もう一つの視点、もう一つの世界を知る学習会

金子恵美子


 12月10日、第4回「未来アジア学習会」が開かれた。2月「ウクライナ・オンザ・ファイヤー」の上映会を準備回として、第一回の「独ソ戦」、第二回「日中国交正常化50周年記念学習会」、第三回「朝鮮半島情勢」と回を重ね、今年最後の学習会となった。今回はその総集編として「最新中国の現状と展望」のミニ講演(日中友好ネット)、詩の朗読(リブインピース)、朝鮮の最新音楽と訪朝ビデオ上映(アジア新時代研究会)、中南米・ブラジル情勢の報告(思想運動)など、盛りだくさんの内容であったが、一つ一つが中身の濃い、締めくくりに相応しい学習会となった。
 中国情勢では、今月8日の中国習近平主席のサウジアラビア訪問と7月の米バイデン大統領のサウジアラビア訪問を比較し、宮殿にて握手で厚く歓待された習近平主席とグータッチで質素な接遇に終始されたバイデン大統領、総額4兆円の投資と経済連携の強化を確認した中国と石油増産の要請に対して減産で応えられた米国の例を示し、この現実を直視しれば、長年武器と石油で依存関係を築いてきた米とサウジアラビア両国の蜜月関係が過去のものとなったことが分かる。習主席は「サウジが引き続き自国の国情にあった発展の道を進むことを支持する」と、サウジの国内事情に干渉しない姿勢を鮮明にしている。中国が打ち出している「人類運命共同体」理念の実践。中近東の大国であるサウジアラビアのこうした変化と中国との関係がこの地域の他の国々に与える影響は推して知るべしだろうと話された。また、いわゆる「香港問題」「台湾問題」についても、単純な「民主主義と自由」vs「専制主義」の闘いではないということを、台湾の長い歴史的な経緯から紐解き話された。「親日」以外の台湾の姿を知る事ができた。
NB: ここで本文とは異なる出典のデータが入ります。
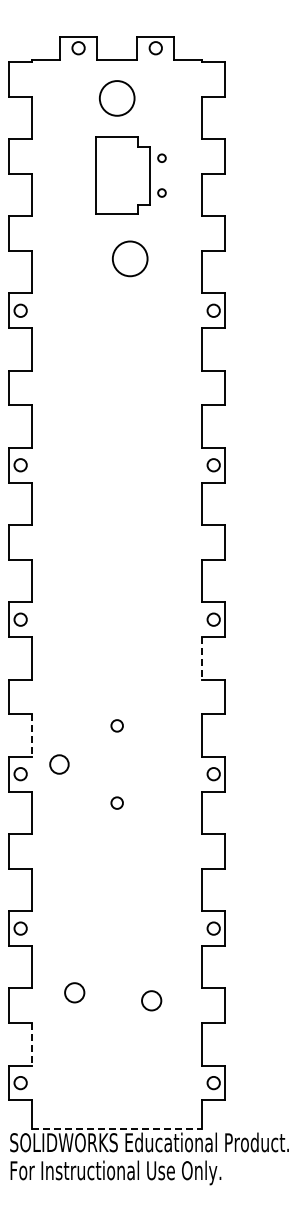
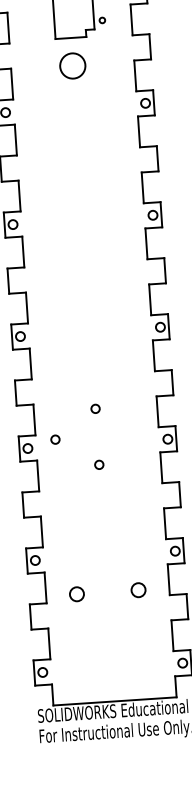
circle: (130, 258) -> (73, 65), moved
line: (202, 658) -> (154, 355), dashed -> solid
line: (32, 736) -> (34, 420), dashed -> solid
circle: (58, 764) -> (54, 439), size x0.62
circle: (74, 992) -> (76, 594), moved
circle: (151, 1000) -> (138, 589), moved
line: (32, 1044) -> (49, 643), dashed -> solid
line: (117, 1129) -> (115, 701), dashed -> solid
 朝鮮問題では新しい住宅建設に沸く首都ピョンヤンの人々と新時代に現れた斬新なスタイルの新人歌手の歌に熱く呼応する市民の姿などを通して、「ミサイル」や「人権問題」でしか報道されない朝鮮のもう一つの姿を垣間見ることができた。
 さらに、中南米情勢では、かつての親米国家コロンビアでの左派の躍進をはじめ、ブラジルのルラ大統領の復活など、極一部の国を除くほとんどの国が左派政権か大統領選で左派候補が優勢の国になっていること、その背景としての米国の裏庭政策とその破綻、今やブラジル・ロシア・インド・中国からなるBRICsが世界人口の4割を占め、ロシアへの制裁反対国はBRICs拡大会議参加国、拡大会議参加国以外の反対国を合わせると世界人口の8割以上になり、ロシアへの制裁を主導する日米をはじめとするG7の影響力は極めて小さいものになっているなどの報告がなされた。
 これまで様々な場で独自に活動をしていた運動体が合同で取り組んだ「未来アジア学習会」。4回の学習会を終えて振り返ってみれば、知らなかったことや別な視点からの世界や物ごとの見方など大変勉強になった。また、これまで面識のなかった各団体や個人の交流の場になり、次のステップにつながる貴重な足場を築けたと言える。そして何よりも、この学習会が、日本の中にいてはなかなか見えてこない新しい時代、アジアの時代、第三世界の時代の到来を感じ学ぶ場となっていること、そこに小さな学習会ではあるが今この日本の中で、大きな意義があることを確認し、これをもっと広く発信していく場にしていこうという思いを共有できたことが何よりの成果だと言える。
 12月10日付けの毎日新聞に「防衛省がAI技術を駆使して、国内世論を誘導する研究に着手」という記事が載っていた。ロシアや中国の「情報戦」に対抗するためと言っているが、ロシアと中国を出せば何でも通ってしまう雰囲気自体がすでに世論操作の結果だと言える。古い勢力となりつつある欧米視点でない、もう一つの視点、もう一つの世界の実相を発信することを基本方向と考える「未来アジア学習会」の意義や役割がますます問われていると思う。